* What you are asked to do *
Copy every record exactly as it stands. Leave the pictures out.
[[ Recorded information open ]]
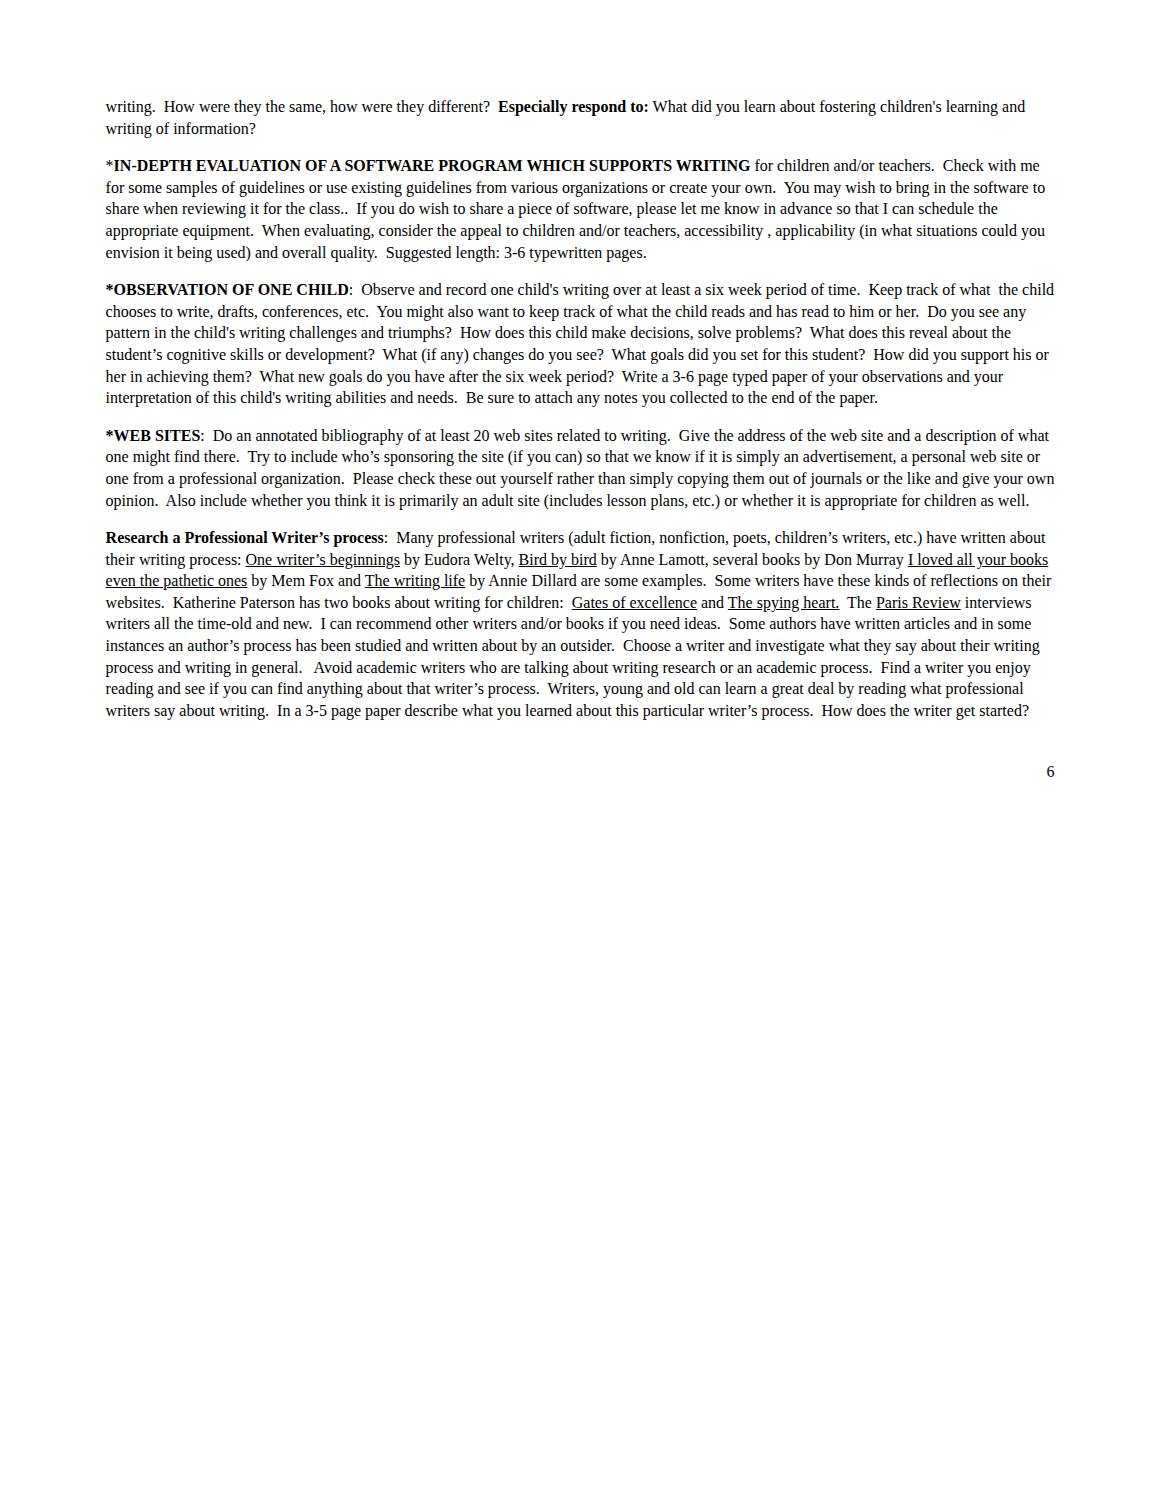writing. How were they the same, how were they different? Especially respond to: What did you learn about fostering children's learning and writing of information?
*IN-DEPTH EVALUATION OF A SOFTWARE PROGRAM WHICH SUPPORTS WRITING for children and/or teachers. Check with me for some samples of guidelines or use existing guidelines from various organizations or create your own. You may wish to bring in the software to share when reviewing it for the class.. If you do wish to share a piece of software, please let me know in advance so that I can schedule the appropriate equipment. When evaluating, consider the appeal to children and/or teachers, accessibility , applicability (in what situations could you envision it being used) and overall quality. Suggested length: 3-6 typewritten pages.
*OBSERVATION OF ONE CHILD: Observe and record one child's writing over at least a six week period of time. Keep track of what the child chooses to write, drafts, conferences, etc. You might also want to keep track of what the child reads and has read to him or her. Do you see any pattern in the child's writing challenges and triumphs? How does this child make decisions, solve problems? What does this reveal about the student’s cognitive skills or development? What (if any) changes do you see? What goals did you set for this student? How did you support his or her in achieving them? What new goals do you have after the six week period? Write a 3-6 page typed paper of your observations and your interpretation of this child's writing abilities and needs. Be sure to attach any notes you collected to the end of the paper.
*WEB SITES: Do an annotated bibliography of at least 20 web sites related to writing. Give the address of the web site and a description of what one might find there. Try to include who’s sponsoring the site (if you can) so that we know if it is simply an advertisement, a personal web site or one from a professional organization. Please check these out yourself rather than simply copying them out of journals or the like and give your own opinion. Also include whether you think it is primarily an adult site (includes lesson plans, etc.) or whether it is appropriate for children as well.
Research a Professional Writer’s process: Many professional writers (adult fiction, nonfiction, poets, children’s writers, etc.) have written about their writing process: One writer’s beginnings by Eudora Welty, Bird by bird by Anne Lamott, several books by Don Murray I loved all your books even the pathetic ones by Mem Fox and The writing life by Annie Dillard are some examples. Some writers have these kinds of reflections on their websites. Katherine Paterson has two books about writing for children: Gates of excellence and The spying heart. The Paris Review interviews writers all the time-old and new. I can recommend other writers and/or books if you need ideas. Some authors have written articles and in some instances an author’s process has been studied and written about by an outsider. Choose a writer and investigate what they say about their writing process and writing in general. Avoid academic writers who are talking about writing research or an academic process. Find a writer you enjoy reading and see if you can find anything about that writer’s process. Writers, young and old can learn a great deal by reading what professional writers say about writing. In a 3-5 page paper describe what you learned about this particular writer’s process. How does the writer get started?
6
[[ Recorded information closed ]]
* Output below *
writing. How were they the same, how were they different? Especially respond to: What did you learn about fostering children's learning and writing of information?
*IN-DEPTH EVALUATION OF A SOFTWARE PROGRAM WHICH SUPPORTS WRITING for children and/or teachers. Check with me for some samples of guidelines or use existing guidelines from various organizations or create your own. You may wish to bring in the software to share when reviewing it for the class.. If you do wish to share a piece of software, please let me know in advance so that I can schedule the appropriate equipment. When evaluating, consider the appeal to children and/or teachers, accessibility , applicability (in what situations could you envision it being used) and overall quality. Suggested length: 3-6 typewritten pages.
*OBSERVATION OF ONE CHILD: Observe and record one child's writing over at least a six week period of time. Keep track of what the child chooses to write, drafts, conferences, etc. You might also want to keep track of what the child reads and has read to him or her. Do you see any pattern in the child's writing challenges and triumphs? How does this child make decisions, solve problems? What does this reveal about the student’s cognitive skills or development? What (if any) changes do you see? What goals did you set for this student? How did you support his or her in achieving them? What new goals do you have after the six week period? Write a 3-6 page typed paper of your observations and your interpretation of this child's writing abilities and needs. Be sure to attach any notes you collected to the end of the paper.
*WEB SITES: Do an annotated bibliography of at least 20 web sites related to writing. Give the address of the web site and a description of what one might find there. Try to include who’s sponsoring the site (if you can) so that we know if it is simply an advertisement, a personal web site or one from a professional organization. Please check these out yourself rather than simply copying them out of journals or the like and give your own opinion. Also include whether you think it is primarily an adult site (includes lesson plans, etc.) or whether it is appropriate for children as well.
Research a Professional Writer’s process: Many professional writers (adult fiction, nonfiction, poets, children’s writers, etc.) have written about their writing process: One writer’s beginnings by Eudora Welty, Bird by bird by Anne Lamott, several books by Don Murray I loved all your books even the pathetic ones by Mem Fox and The writing life by Annie Dillard are some examples. Some writers have these kinds of reflections on their websites. Katherine Paterson has two books about writing for children: Gates of excellence and The spying heart. The Paris Review interviews writers all the time-old and new. I can recommend other writers and/or books if you need ideas. Some authors have written articles and in some instances an author’s process has been studied and written about by an outsider. Choose a writer and investigate what they say about their writing process and writing in general. Avoid academic writers who are talking about writing research or an academic process. Find a writer you enjoy reading and see if you can find anything about that writer’s process. Writers, young and old can learn a great deal by reading what professional writers say about writing. In a 3-5 page paper describe what you learned about this particular writer’s process. How does the writer get started?
6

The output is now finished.